# What you should do:
Identify each line below containing the string "time" and copy it.
┌──
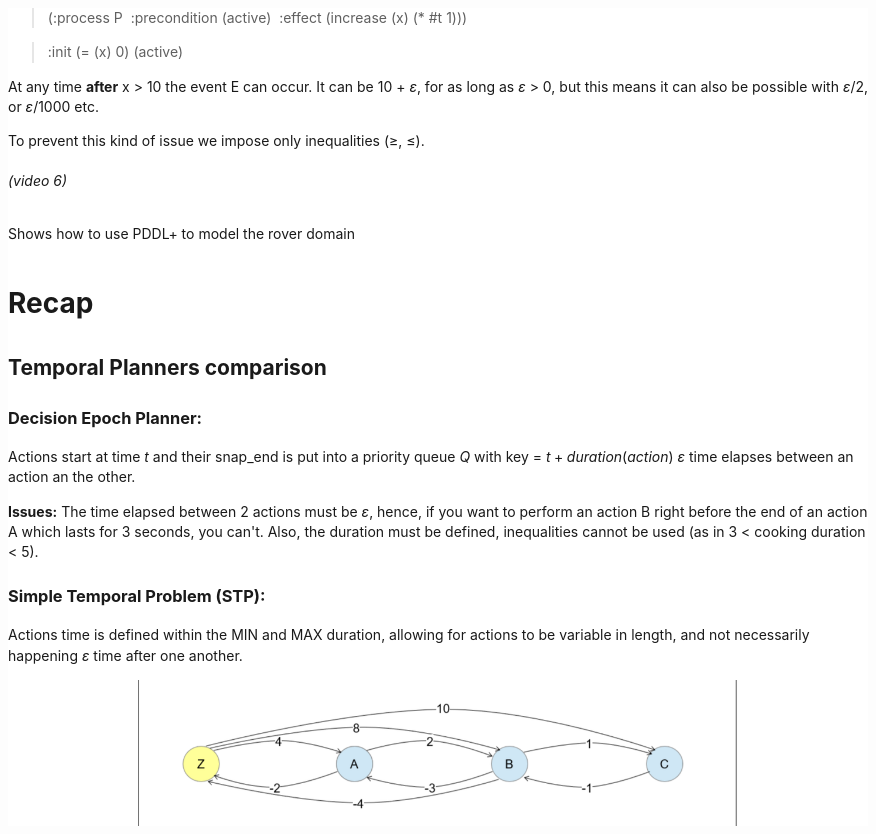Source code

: >(:process P
 &nbsp;:precondition (active)
 &nbsp;:effect (increase (x) (* #t 1)))

>:init (= (x) 0) (active)

At any time **after** x > 10 the event E can occur. It can be 10 + $\varepsilon$, for as long as $\varepsilon$ > 0, but this means it can also be possible with $\varepsilon$/2, or $\varepsilon$/1000 etc.

To prevent this kind of issue we impose only inequalities ($\ge$, $\le$). 

###### (video 6) 
Shows how to use PDDL+ to model the rover domain



# Recap
## Temporal Planners comparison
### Decision Epoch Planner:
Actions start at time $t$ and their snap_end is put into a priority queue $Q$ with key = $t + duration(action)$
$\varepsilon$ time elapses between an action an the other.

**Issues:**
The time elapsed between 2 actions must be $\varepsilon$, hence, if you want to perform an action B right before the end of an action A which lasts for 3 seconds, you can't.
Also, the duration must be defined, inequalities cannot be used 
(as in 3 < cooking duration < 5).

<style>
  .small {
    max-width: 600px;
    margin: auto;
    display: block;
    text-align: center;
  }
</style>
### Simple Temporal Problem (STP):
Actions time is defined within the MIN and MAX duration, allowing for actions to be variable in length, and not necessarily happening $\varepsilon$ time after one another.

<img class="small" src="img/recap.png">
└──
# Exercise solution:
At any time **after** x > 10 the event E can occur. It can be 10 + $\varepsilon$, for as long as $\varepsilon$ > 0, but this means it can also be possible with $\varepsilon$/2, or $\varepsilon$/1000 etc.
Actions start at time $t$ and their snap_end is put into a priority queue $Q$ with key = $t + duration(action)$
$\varepsilon$ time elapses between an action an the other.
The time elapsed between 2 actions must be $\varepsilon$, hence, if you want to perform an action B right before the end of an action A which lasts for 3 seconds, you can't.
Actions time is defined within the MIN and MAX duration, allowing for actions to be variable in length, and not necessarily happening $\varepsilon$ time after one another.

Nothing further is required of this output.